つまり、手術から治療、退院までクリニカルパスに沿って経過が流れていく感じになります。
精神科でもクリニカルパスを使用していますが、精神の部分になり、クリニカルパス通りに治療が進んでいくことはほとんどありません。
記録内容においても、外科の場合ですと、腹部症状・排液の色や正常・バイタル・食事摂取状況・嘔吐・嘔気など数々の観察項目があるのに対し、精神科では患者が言った内容が記録として残されます。
つまり思考過程が混乱している人は、会話にならない発語をくりかえしており、その内容を記録として、残し、アセスメントで思考過程の混乱が見られている印象、様子などの書き方をします。このように治療から退院までがクリニカルパス通りに行かないという特徴があり、導入していること事態に疑問が残ります。
看護師になって就職先として最初に精神科を希望することは、お勧め出来ません。
精神科とは他科と違い、観察項目や着眼点が全く違います。
つまり身体的な部分をアセスメントすることが難しいのです。例:「落ち着かないから痛み止めをください」などの訴えをしてくる患者さんがいます。内容的に、落ち着かない→痛み止めにはつながりません。
そこで、どこが落ち着かないのか?どこが痛いのか?なぜ薬を欲しがるのか?などを考えて、精神症状と身体症状を同時に観察していく必要があるのです。一般科の経験がなく、精神患者の対応が長期化すると、上記の内容に対して、なんの疑問も抱くことなく薬を提供する看護師も多くいます。
なぜこのようなことが起きるのかというと、一言で「慣れ」です。
痛み止めを服用すれば、落ち着くなら服用してもらおうという考えが先行し、身体的な症状を観察する意識が欠落するのです。尚且つ、一般科の知識がないと、痛い部位に対してどのように観察すればよいのか、何をアセスメントすればよいのかが、分かりません。
精神薬は便秘傾向になりやすく、腸管の動きを悪くする副作用があります。
なので、普通の患者と比較すると排便コントロールがうまくいかない患者が多くいます。その状況で、腸蠕動音を聞いたことがない。腹壁の状態、圧痛・反跳痛、腹部膨満感などを観察できない。機能性イレウスなのか機械性イレウス(閉塞性・絞扼性)なのかのアセスメントが出来ないまま浣腸を行おうとしたりする看護師も中にはいます。
状態によっては、腸管内への圧力が高まり、結腸が破裂するという重大アクシデントにつながりかねません。
このように精神科だけの経験では一般的な医療の知識が乏しく、ベテランの先輩たちも精神科しか経験していないと、観察を行うことが出来ず、処置に入る・内服を投与するというやり方を教えて、間違った対応が、後輩や新人越しに伝わっていくという悪循環を生みます。
その為最初の就職としての精神科はおすすめしません。

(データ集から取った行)
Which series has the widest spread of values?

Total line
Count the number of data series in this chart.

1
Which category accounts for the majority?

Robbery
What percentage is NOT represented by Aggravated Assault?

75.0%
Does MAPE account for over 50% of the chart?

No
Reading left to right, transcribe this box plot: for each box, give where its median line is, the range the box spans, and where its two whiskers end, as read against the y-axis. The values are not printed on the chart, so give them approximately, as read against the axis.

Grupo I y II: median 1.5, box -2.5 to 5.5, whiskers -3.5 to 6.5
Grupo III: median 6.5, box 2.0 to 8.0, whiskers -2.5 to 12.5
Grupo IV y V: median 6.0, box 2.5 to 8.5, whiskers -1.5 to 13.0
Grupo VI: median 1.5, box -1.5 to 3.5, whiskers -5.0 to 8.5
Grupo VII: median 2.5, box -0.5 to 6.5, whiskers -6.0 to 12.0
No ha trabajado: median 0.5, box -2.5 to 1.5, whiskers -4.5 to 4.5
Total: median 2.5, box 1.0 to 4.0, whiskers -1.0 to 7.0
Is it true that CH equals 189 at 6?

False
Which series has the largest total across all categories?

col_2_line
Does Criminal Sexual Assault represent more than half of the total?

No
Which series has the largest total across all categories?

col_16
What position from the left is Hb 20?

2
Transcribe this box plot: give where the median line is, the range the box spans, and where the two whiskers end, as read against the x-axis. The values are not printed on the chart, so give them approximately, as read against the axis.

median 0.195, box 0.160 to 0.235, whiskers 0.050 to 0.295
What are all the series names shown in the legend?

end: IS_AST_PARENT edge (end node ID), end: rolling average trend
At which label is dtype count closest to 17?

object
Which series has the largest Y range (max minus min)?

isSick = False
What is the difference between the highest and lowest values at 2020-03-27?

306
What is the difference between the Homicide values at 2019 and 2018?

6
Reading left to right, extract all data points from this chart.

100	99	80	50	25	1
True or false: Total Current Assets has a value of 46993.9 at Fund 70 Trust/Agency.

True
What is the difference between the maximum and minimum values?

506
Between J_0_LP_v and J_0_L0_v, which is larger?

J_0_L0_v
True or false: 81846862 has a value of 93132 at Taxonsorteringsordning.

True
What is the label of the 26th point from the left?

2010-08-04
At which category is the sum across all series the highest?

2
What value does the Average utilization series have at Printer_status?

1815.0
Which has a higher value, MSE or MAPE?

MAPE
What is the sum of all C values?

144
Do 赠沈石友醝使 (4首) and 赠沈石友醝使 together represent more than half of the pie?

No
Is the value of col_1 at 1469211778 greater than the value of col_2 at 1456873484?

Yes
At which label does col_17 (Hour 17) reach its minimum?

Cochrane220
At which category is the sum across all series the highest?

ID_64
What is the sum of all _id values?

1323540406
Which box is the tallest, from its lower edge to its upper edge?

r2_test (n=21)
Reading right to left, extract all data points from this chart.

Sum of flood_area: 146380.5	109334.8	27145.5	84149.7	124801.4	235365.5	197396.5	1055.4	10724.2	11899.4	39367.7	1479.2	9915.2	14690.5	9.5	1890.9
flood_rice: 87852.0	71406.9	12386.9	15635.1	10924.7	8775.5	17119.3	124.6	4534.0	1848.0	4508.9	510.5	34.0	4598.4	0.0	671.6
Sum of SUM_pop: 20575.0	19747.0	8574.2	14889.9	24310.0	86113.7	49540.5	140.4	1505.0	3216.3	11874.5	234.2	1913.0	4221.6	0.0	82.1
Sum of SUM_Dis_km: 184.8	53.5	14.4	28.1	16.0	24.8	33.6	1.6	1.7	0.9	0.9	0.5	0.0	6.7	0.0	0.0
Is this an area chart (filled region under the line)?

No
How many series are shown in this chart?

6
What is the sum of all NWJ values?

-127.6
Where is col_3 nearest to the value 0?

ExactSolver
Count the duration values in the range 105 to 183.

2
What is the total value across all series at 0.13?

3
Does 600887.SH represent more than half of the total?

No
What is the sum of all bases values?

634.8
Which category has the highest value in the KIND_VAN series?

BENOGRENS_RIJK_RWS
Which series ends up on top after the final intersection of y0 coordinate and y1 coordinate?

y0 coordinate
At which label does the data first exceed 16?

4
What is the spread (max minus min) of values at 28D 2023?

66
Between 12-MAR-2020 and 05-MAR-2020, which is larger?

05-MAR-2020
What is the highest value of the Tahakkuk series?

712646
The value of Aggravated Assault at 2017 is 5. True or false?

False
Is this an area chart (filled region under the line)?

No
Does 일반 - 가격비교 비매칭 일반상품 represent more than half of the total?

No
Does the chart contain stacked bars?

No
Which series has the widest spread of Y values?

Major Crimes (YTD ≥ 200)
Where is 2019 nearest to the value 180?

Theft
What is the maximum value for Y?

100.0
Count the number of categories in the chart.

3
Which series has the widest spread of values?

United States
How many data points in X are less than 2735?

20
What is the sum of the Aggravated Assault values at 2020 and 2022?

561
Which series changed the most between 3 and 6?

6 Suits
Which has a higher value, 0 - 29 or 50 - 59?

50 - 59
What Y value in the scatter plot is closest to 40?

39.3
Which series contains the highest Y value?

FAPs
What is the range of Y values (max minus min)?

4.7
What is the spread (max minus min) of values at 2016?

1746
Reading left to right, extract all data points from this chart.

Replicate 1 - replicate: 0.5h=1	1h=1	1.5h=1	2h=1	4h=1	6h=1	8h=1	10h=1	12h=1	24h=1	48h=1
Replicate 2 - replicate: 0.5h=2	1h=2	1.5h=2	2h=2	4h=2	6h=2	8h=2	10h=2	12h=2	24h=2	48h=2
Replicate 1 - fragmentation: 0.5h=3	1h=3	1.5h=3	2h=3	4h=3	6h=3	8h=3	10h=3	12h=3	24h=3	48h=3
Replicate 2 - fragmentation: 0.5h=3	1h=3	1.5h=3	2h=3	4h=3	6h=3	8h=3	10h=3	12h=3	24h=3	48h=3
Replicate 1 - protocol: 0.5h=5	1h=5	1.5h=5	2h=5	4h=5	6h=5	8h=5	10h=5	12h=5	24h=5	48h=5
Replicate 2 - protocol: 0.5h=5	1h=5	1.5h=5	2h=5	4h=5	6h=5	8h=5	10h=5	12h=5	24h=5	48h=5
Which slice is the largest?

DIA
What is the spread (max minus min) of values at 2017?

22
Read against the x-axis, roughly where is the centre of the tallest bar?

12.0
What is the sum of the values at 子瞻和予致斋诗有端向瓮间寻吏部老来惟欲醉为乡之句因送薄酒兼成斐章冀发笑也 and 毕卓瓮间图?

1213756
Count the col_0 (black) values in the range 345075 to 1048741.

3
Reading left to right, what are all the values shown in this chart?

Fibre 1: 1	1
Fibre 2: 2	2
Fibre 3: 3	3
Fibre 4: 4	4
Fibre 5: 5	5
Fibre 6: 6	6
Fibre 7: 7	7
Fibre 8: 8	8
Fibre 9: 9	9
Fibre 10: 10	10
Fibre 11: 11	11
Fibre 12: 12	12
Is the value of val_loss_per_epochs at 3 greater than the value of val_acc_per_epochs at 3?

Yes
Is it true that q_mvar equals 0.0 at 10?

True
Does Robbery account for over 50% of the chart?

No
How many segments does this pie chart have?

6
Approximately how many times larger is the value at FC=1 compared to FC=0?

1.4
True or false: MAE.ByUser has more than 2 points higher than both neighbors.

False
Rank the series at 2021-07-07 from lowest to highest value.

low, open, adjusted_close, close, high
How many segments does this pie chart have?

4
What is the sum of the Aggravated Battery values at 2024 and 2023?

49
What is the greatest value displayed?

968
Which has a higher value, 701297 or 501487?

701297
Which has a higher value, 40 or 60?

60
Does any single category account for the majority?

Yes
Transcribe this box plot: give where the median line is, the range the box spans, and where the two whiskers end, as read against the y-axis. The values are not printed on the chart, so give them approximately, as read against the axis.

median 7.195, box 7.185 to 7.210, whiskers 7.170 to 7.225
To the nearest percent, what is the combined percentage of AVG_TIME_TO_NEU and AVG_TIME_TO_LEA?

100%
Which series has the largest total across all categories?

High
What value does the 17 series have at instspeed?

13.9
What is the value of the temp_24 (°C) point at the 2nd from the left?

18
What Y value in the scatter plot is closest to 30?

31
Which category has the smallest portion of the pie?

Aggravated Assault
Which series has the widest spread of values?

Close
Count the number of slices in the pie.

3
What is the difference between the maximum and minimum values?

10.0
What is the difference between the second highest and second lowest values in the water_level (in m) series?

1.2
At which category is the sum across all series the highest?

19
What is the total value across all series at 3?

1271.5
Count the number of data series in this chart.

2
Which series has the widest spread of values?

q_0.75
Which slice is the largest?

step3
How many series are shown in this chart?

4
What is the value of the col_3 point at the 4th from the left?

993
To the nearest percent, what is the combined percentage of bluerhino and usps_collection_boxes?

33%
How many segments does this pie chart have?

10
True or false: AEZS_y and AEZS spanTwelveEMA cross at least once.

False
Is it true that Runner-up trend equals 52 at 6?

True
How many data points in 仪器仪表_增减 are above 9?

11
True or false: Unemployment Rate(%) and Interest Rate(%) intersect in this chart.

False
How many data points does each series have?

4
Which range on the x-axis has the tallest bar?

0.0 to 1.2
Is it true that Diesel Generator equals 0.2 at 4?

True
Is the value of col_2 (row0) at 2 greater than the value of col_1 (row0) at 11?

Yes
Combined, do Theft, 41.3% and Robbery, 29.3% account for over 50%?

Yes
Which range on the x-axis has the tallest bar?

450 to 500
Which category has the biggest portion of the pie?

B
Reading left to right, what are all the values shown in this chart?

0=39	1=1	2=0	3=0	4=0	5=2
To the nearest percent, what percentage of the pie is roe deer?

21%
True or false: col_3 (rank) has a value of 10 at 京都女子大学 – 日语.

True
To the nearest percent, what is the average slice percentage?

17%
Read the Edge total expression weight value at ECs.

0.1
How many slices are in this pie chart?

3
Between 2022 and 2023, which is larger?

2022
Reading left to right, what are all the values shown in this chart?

課題
• a. 精神科看護についての本文から、「つまり思考過程が混乱している」で始まり「なぜこのようなことが起きるのかというと、一言で「慣れ」です。」で終わる部分を一字も変えずに書き写してください。
• b. 精神科看護についての本文のうち、「なので、普通の患者と比較すると」で始まる段落を、主な事実を残したまま短い箇条書きに書き直してください。
• c. 精神科看護についての本文を、最後の文の後から書き足してください。
これらの行は本文とは別の資料です。

解答
• a.
つまり思考過程が混乱している人は、会話にならない発語をくりかえしており、その内容を記録として、残し、アセスメントで思考過程の混乱が見られている印象、様子などの書き方をします。このように治療から退院までがクリニカルパス通りに行かないという特徴があり、導入していること事態に疑問が残ります。
看護師になって就職先として最初に精神科を希望することは、お勧め出来ません。
精神科とは他科と違い、観察項目や着眼点が全く違います。
つまり身体的な部分をアセスメントすることが難しいのです。例:「落ち着かないから痛み止めをください」などの訴えをしてくる患者さんがいます。内容的に、落ち着かない→痛み止めにはつながりません。
そこで、どこが落ち着かないのか?どこが痛いのか?なぜ薬を欲しがるのか?などを考えて、精神症状と身体症状を同時に観察していく必要があるのです。一般科の経験がなく、精神患者の対応が長期化すると、上記の内容に対して、なんの疑問も抱くことなく薬を提供する看護師も多くいます。
なぜこのようなことが起きるのかというと、一言で「慣れ」です。

• b.
・普通の患者と比べ、排便コントロールがうまくいかない患者が多い。
・その中で、腸蠕動音を聞いたことがなく、腹壁の状態、圧痛・反跳痛、腹部膨満感などを観察できない。
・機能性イレウスか機械性イレウス(閉塞性・絞扼性)かのアセスメントができないまま浣腸を行おうとする看護師もいる。

• c.
せめて一般科で最低3年は経験をして転職をするべき科かと思います。
本当に精神科をやりたい、精神について極めたいという方も、少しの期間一般科を経験した方がいいですよ。精神科では身体的なアセスメントや技術・手技を習得することは難しいです。看護師になったはいいが、一般的な医療知識がほとんどないでは、次に自分が転職するときに、とても苦労をしますよ。
精神科における苦労:思考過程が混乱しており、まとまりのない発言を繰り返す患者の話を聞いたり、同じことを、何十回何百回と繰り返し聞いてくる患者の対応をしたり、時には、陰性感情を抱かれ、標的となることもあります。人の話をある程度、受け流せる人じゃないと、自分の精神が病む可能性が高いです。実際に病院内の職員で精神疾患を発症したスタッフも少なからずといます。
自分が患者に対して良かれと思ってやったことも、受け入れられずに恨みを買うことにつながることも多々あります。一般的には考えられないことですが臨床現場では起こっています。そのような点ではとても苦労する科になります。
また、いきなり興奮したり、精神状態が不安定になる患者もいて、暴れはじめたら、患者の安全を守るために、行動を抑制しなけらばなりません。つまり錯乱している人の行動を制止させるために、患者を抑えなければならないということです。
この点については、非常に危険を伴います。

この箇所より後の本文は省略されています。